The Michigan Renaissance Festival Joust was off to an expected start — the six knights guffawing and berating each other for the crowd’s entertainment. As soon as the events began, each rode through an obstacle course that included chasing a boy in a bull mask and smashing a sword through the top of his horns, eliciting wild cheers from the crowd and more waving from the damsels.
At the joust, and the rest of “RenFest,” held annually in Holly, Mich., there was an inescapable feeling of excitement and originality. Girls in dainty fairy costumes and wide ringlets grasped giant turkey legs, eating meat straight from the bone. Boys ran with wooden swords and capes, trying to get the attention of Merbella Mermaids — women dressed in mermaid fins — swimming in a pond.
For those unfamiliar with the intricacies of RenFest, it might seem like a Disney World for medieval-attired adults who love ale and make-believe. Though crazy costumes abound, RenFest offers much more than a day of chasing mermaids and playing dress-up. It is the blur between reality and fiction that allows the event to surpass stereotypes and for visitors to interact with the festival.
Setting the scene
Started in 1979 in Clarkston, Mich., this Renaissance Festival boasts nearly 15 acres of medieval English life at its current location in Holly, an hour north of Ann Arbor. Stepping into the walls of Hollygrove — the fictional village after which RenFest is modeled — provides an escape from 2012. It launches guests into the 16th century every weekend beginning mid-August and continuing through the end of September.

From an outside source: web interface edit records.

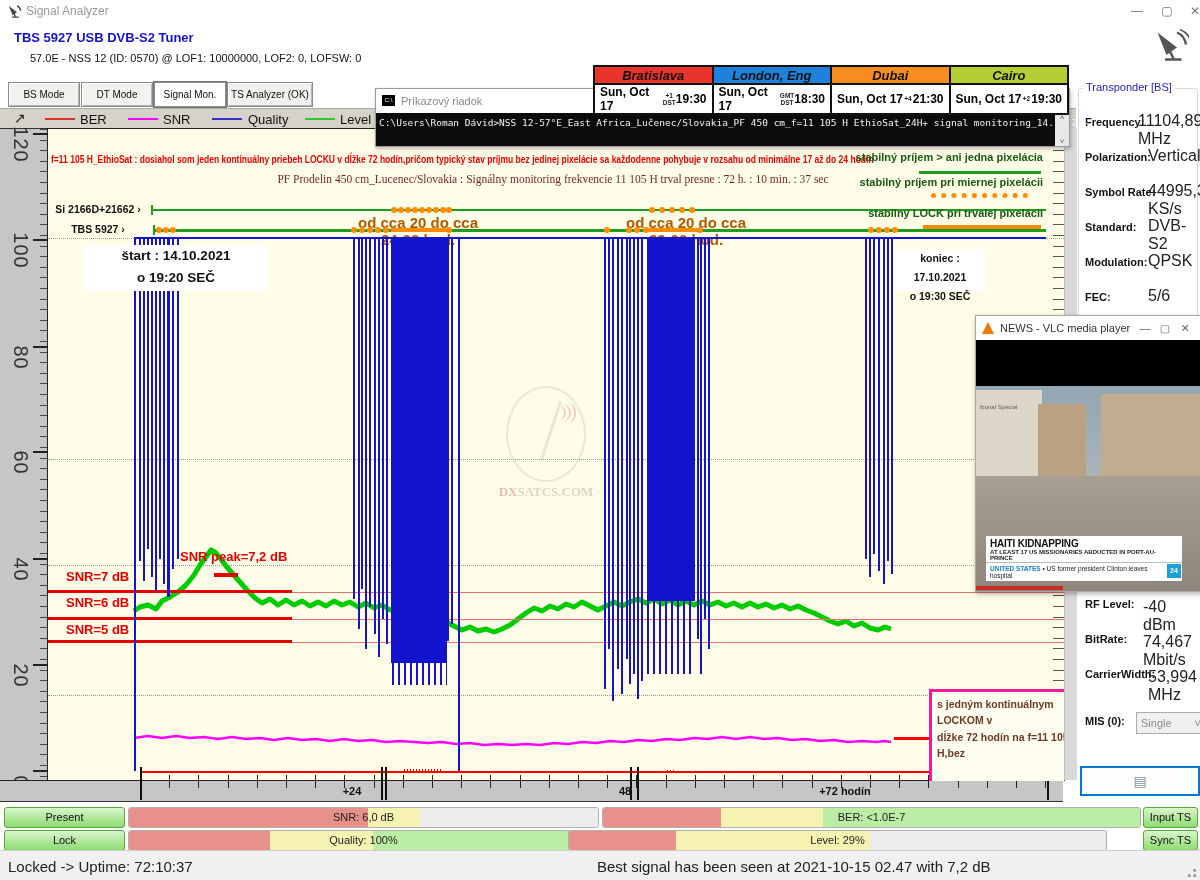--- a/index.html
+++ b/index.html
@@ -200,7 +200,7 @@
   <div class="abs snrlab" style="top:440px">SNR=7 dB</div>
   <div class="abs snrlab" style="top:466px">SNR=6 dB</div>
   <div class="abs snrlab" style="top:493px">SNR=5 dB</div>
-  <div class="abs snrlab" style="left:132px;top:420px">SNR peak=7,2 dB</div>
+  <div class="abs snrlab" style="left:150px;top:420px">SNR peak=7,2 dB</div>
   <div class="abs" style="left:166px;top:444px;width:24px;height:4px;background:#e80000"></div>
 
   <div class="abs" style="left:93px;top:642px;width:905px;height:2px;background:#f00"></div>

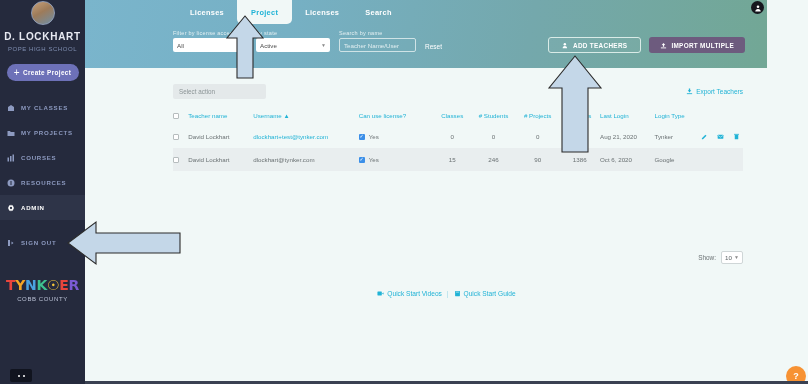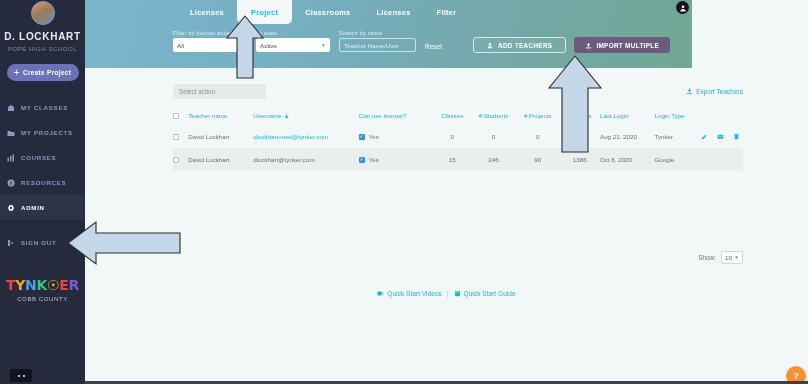--- a/index.html
+++ b/index.html
@@ -77,7 +77,7 @@
 
   
   .header {
-    position: absolute; left: 85px; top: 0; width: 607px; height: 68px;
+    position: absolute; left: 85px; top: 0; width: 682px; height: 68px;
     background: linear-gradient(100deg,#7ab5cc 0%,#76b0c4 30%,#74a8ac 65%,#72a795 100%);
   }
   .tabs {

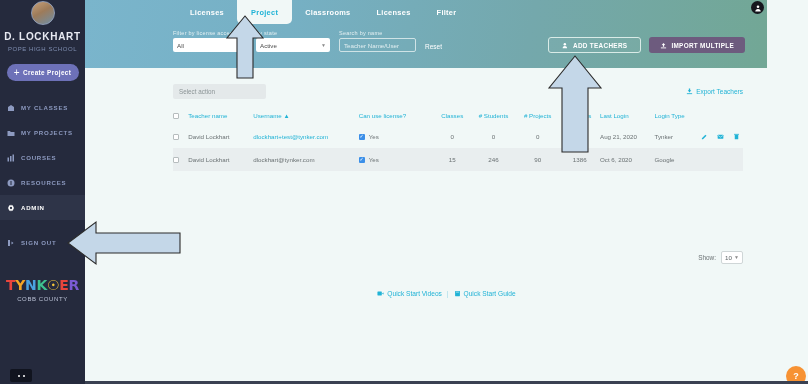--- a/index.html
+++ b/index.html
@@ -318,7 +318,6 @@
     <div class="tabs">
       <div class="tab">Licenses</div>
       <div class="tab active">Project</div>
-      <div class="tab">Classrooms</div>
       <div class="tab">Licenses</div>
       <div class="tab">Filter</div>
     </div>

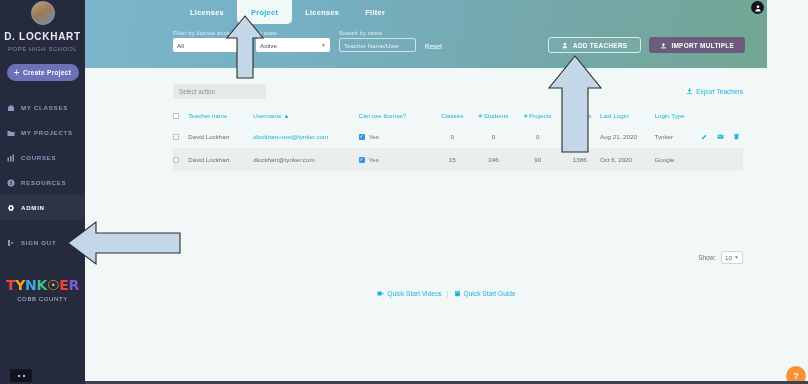--- a/index.html
+++ b/index.html
@@ -319,7 +319,7 @@
       <div class="tab">Licenses</div>
       <div class="tab active">Project</div>
       <div class="tab">Licenses</div>
-      <div class="tab">Filter</div>
+      <div class="tab">Search</div>
     </div>
 
     <div class="avatar-top">

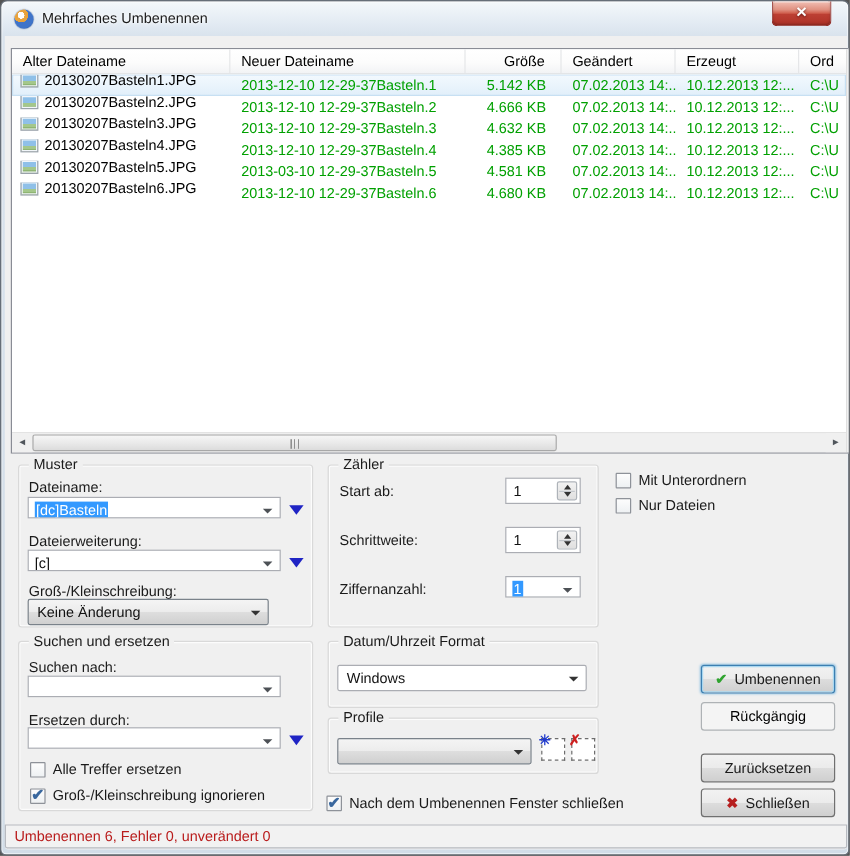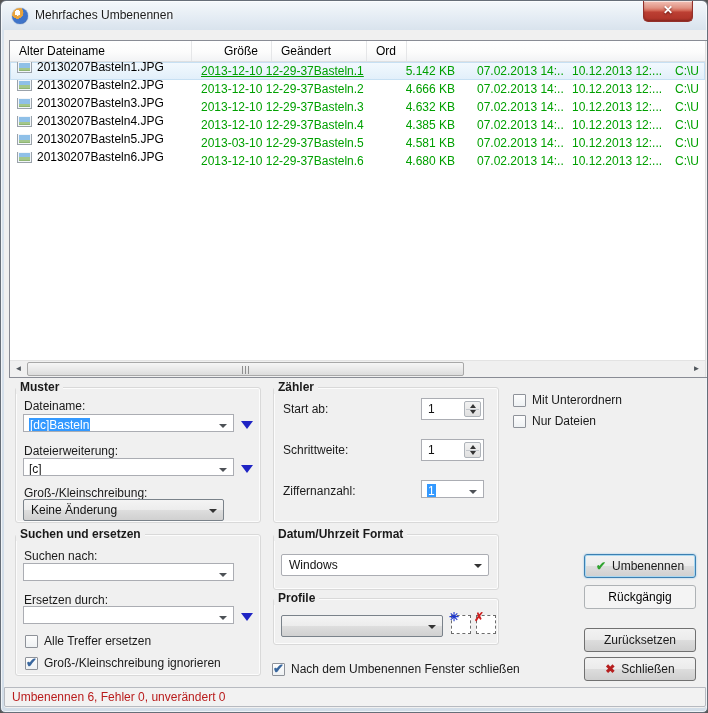--- a/index.html
+++ b/index.html
@@ -125,6 +125,7 @@
   <div class="listbox">
     <div class="theader">
         <div class="hcell" style="width: 182px;">Alter Dateiname</div>
+        <div class="hcell" style="width: 196px;">Neuer Dateiname</div>
         <div class="hcell right" style="width: 80px;">Größe</div>
         <div class="hcell" style="width: 95px;">Geändert</div>
         <div class="hcell" style="width: 40px;">Ord</div>

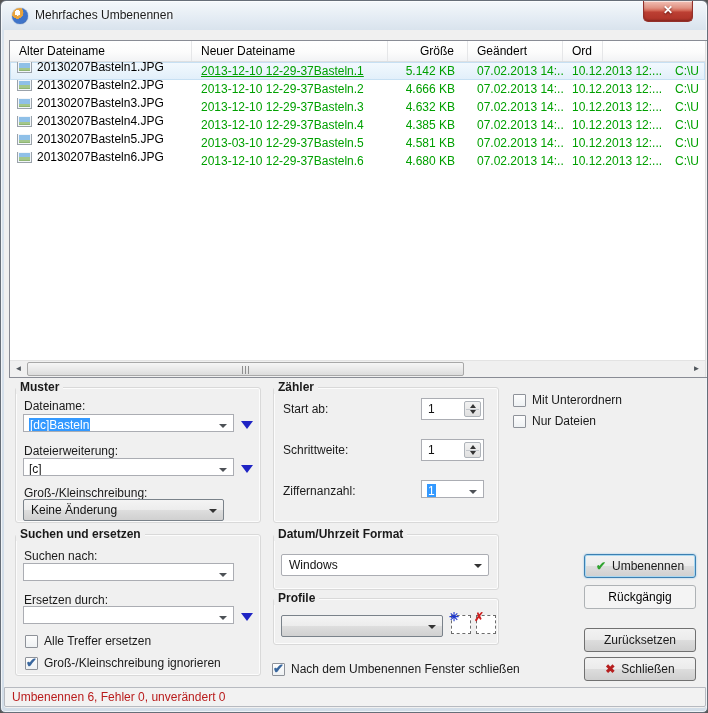--- a/index.html
+++ b/index.html
@@ -128,6 +128,7 @@
         <div class="hcell" style="width: 196px;">Neuer Dateiname</div>
         <div class="hcell right" style="width: 80px;">Größe</div>
         <div class="hcell" style="width: 95px;">Geändert</div>
+        <div class="hcell" style="width: 103px;">Erzeugt</div>
         <div class="hcell" style="width: 40px;">Ord</div>
       </div>
     <div class="tbody">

“It’s great seeing the people that don’t work here, but go through all the trouble to make a costume,” said Mark Vukelich, a University of Michigan-Dearborn junior and RenFest actor. “It’s meant to be an escape for people; they get to come out of the 21st century for a couple hours.”
Vukelich, who studies theater, was attracted by the fantasy world and its acting possibilities.
“I met some of the people, started doing the rehearsals, and then it just took off,” Vukelich said. “I got together with a friend of mine, masterminded a costume, and got out here.”
Vukelich says his enjoyment comes from this engagement with the festival guests. He approached a woman waiting in line and challenged her to a duel of sorts. The woman obliged, and Vukelich began challenging her to jump up and down five times while holding her arms above her head. Vukelich bowed and admitted her a worthy opponent.
“My favorite part is seeing the looks on people’s faces after you’ve taken a day that’s hot, and they’re plodding around, carrying all this stuff, and they’re getting to the point thinking ‘Why the hell did I come out here today?’ and you go up to them and start yelling at them, and you make them jump around and it makes their day,” Vukelich said. “You get a picture taken and they remember it forever.”
Ye olde Diet Pepsi
The many village shops sell everything from crystal balls to Crystal Stix, and as women dressed in gowns yell for you to come and “take a sip of ye olde Gatorade,” the clash of old and new is less jarring than it is hilarious and welcoming.